## INSTRUCTION
Reproduce every one of the records below word for word, changing nothing and leaving nothing out.

## INPUT
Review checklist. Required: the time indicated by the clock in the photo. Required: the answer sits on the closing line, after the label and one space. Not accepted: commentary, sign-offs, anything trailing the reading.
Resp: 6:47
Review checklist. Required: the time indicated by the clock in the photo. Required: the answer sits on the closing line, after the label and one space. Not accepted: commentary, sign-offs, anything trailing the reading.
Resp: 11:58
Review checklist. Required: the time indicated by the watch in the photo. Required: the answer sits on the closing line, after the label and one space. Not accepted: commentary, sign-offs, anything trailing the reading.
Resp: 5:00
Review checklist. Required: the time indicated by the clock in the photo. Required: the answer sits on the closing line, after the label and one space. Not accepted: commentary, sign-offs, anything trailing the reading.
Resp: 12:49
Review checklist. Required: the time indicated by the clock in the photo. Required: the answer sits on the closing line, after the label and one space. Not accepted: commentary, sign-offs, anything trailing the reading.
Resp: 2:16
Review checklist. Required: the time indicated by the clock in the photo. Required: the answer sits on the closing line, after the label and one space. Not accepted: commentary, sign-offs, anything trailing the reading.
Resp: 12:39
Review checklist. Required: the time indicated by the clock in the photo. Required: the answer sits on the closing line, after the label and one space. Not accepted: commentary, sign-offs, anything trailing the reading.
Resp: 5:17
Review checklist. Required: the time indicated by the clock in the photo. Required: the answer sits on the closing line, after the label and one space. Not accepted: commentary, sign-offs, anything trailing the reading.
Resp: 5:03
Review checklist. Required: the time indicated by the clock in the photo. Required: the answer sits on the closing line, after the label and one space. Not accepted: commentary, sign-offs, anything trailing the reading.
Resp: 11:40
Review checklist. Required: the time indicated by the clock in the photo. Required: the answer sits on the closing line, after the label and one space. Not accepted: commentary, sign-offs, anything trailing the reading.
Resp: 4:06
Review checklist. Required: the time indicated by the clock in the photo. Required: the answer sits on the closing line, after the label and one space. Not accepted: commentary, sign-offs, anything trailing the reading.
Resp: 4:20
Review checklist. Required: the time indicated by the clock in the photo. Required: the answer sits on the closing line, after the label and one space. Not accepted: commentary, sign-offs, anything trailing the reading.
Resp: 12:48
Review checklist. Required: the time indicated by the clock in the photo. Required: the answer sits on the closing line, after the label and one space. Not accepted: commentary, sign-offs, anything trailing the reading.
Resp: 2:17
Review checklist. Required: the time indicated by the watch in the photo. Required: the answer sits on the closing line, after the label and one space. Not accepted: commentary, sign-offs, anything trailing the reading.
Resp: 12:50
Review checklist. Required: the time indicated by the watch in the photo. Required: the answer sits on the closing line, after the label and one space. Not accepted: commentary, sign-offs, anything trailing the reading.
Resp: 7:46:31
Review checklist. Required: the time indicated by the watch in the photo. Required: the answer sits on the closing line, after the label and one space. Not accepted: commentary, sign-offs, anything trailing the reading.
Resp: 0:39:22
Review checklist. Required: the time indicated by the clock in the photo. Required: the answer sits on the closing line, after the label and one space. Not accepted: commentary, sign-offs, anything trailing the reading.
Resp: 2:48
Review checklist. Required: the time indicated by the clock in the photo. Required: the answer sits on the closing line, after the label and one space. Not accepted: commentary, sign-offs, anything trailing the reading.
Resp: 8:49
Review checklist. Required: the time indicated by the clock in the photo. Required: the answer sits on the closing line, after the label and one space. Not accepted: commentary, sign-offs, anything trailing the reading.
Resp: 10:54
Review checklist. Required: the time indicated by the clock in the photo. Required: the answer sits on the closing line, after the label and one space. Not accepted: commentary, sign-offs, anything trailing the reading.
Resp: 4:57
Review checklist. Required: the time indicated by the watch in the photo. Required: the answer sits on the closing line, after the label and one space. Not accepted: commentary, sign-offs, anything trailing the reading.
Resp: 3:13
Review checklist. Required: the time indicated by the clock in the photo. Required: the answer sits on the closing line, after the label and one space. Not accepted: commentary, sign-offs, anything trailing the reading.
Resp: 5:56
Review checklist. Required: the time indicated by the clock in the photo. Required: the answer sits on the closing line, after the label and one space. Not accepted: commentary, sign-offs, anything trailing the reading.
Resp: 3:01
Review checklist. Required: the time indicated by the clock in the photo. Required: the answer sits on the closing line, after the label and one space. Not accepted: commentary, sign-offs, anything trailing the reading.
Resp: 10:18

## SOLUTION TO THIS EXERCISE
Review checklist. Required: the time indicated by the clock in the photo. Required: the answer sits on the closing line, after the label and one space. Not accepted: commentary, sign-offs, anything trailing the reading.
Resp: 6:47
Review checklist. Required: the time indicated by the clock in the photo. Required: the answer sits on the closing line, after the label and one space. Not accepted: commentary, sign-offs, anything trailing the reading.
Resp: 11:58
Review checklist. Required: the time indicated by the watch in the photo. Required: the answer sits on the closing line, after the label and one space. Not accepted: commentary, sign-offs, anything trailing the reading.
Resp: 5:00
Review checklist. Required: the time indicated by the clock in the photo. Required: the answer sits on the closing line, after the label and one space. Not accepted: commentary, sign-offs, anything trailing the reading.
Resp: 12:49
Review checklist. Required: the time indicated by the clock in the photo. Required: the answer sits on the closing line, after the label and one space. Not accepted: commentary, sign-offs, anything trailing the reading.
Resp: 2:16
Review checklist. Required: the time indicated by the clock in the photo. Required: the answer sits on the closing line, after the label and one space. Not accepted: commentary, sign-offs, anything trailing the reading.
Resp: 12:39
Review checklist. Required: the time indicated by the clock in the photo. Required: the answer sits on the closing line, after the label and one space. Not accepted: commentary, sign-offs, anything trailing the reading.
Resp: 5:17
Review checklist. Required: the time indicated by the clock in the photo. Required: the answer sits on the closing line, after the label and one space. Not accepted: commentary, sign-offs, anything trailing the reading.
Resp: 5:03
Review checklist. Required: the time indicated by the clock in the photo. Required: the answer sits on the closing line, after the label and one space. Not accepted: commentary, sign-offs, anything trailing the reading.
Resp: 11:40
Review checklist. Required: the time indicated by the clock in the photo. Required: the answer sits on the closing line, after the label and one space. Not accepted: commentary, sign-offs, anything trailing the reading.
Resp: 4:06
Review checklist. Required: the time indicated by the clock in the photo. Required: the answer sits on the closing line, after the label and one space. Not accepted: commentary, sign-offs, anything trailing the reading.
Resp: 4:20
Review checklist. Required: the time indicated by the clock in the photo. Required: the answer sits on the closing line, after the label and one space. Not accepted: commentary, sign-offs, anything trailing the reading.
Resp: 12:48
Review checklist. Required: the time indicated by the clock in the photo. Required: the answer sits on the closing line, after the label and one space. Not accepted: commentary, sign-offs, anything trailing the reading.
Resp: 2:17
Review checklist. Required: the time indicated by the watch in the photo. Required: the answer sits on the closing line, after the label and one space. Not accepted: commentary, sign-offs, anything trailing the reading.
Resp: 12:50
Review checklist. Required: the time indicated by the watch in the photo. Required: the answer sits on the closing line, after the label and one space. Not accepted: commentary, sign-offs, anything trailing the reading.
Resp: 7:46:31
Review checklist. Required: the time indicated by the watch in the photo. Required: the answer sits on the closing line, after the label and one space. Not accepted: commentary, sign-offs, anything trailing the reading.
Resp: 0:39:22
Review checklist. Required: the time indicated by the clock in the photo. Required: the answer sits on the closing line, after the label and one space. Not accepted: commentary, sign-offs, anything trailing the reading.
Resp: 2:48
Review checklist. Required: the time indicated by the clock in the photo. Required: the answer sits on the closing line, after the label and one space. Not accepted: commentary, sign-offs, anything trailing the reading.
Resp: 8:49
Review checklist. Required: the time indicated by the clock in the photo. Required: the answer sits on the closing line, after the label and one space. Not accepted: commentary, sign-offs, anything trailing the reading.
Resp: 10:54
Review checklist. Required: the time indicated by the clock in the photo. Required: the answer sits on the closing line, after the label and one space. Not accepted: commentary, sign-offs, anything trailing the reading.
Resp: 4:57
Review checklist. Required: the time indicated by the watch in the photo. Required: the answer sits on the closing line, after the label and one space. Not accepted: commentary, sign-offs, anything trailing the reading.
Resp: 3:13
Review checklist. Required: the time indicated by the clock in the photo. Required: the answer sits on the closing line, after the label and one space. Not accepted: commentary, sign-offs, anything trailing the reading.
Resp: 5:56
Review checklist. Required: the time indicated by the clock in the photo. Required: the answer sits on the closing line, after the label and one space. Not accepted: commentary, sign-offs, anything trailing the reading.
Resp: 3:01
Review checklist. Required: the time indicated by the clock in the photo. Required: the answer sits on the closing line, after the label and one space. Not accepted: commentary, sign-offs, anything trailing the reading.
Resp: 10:18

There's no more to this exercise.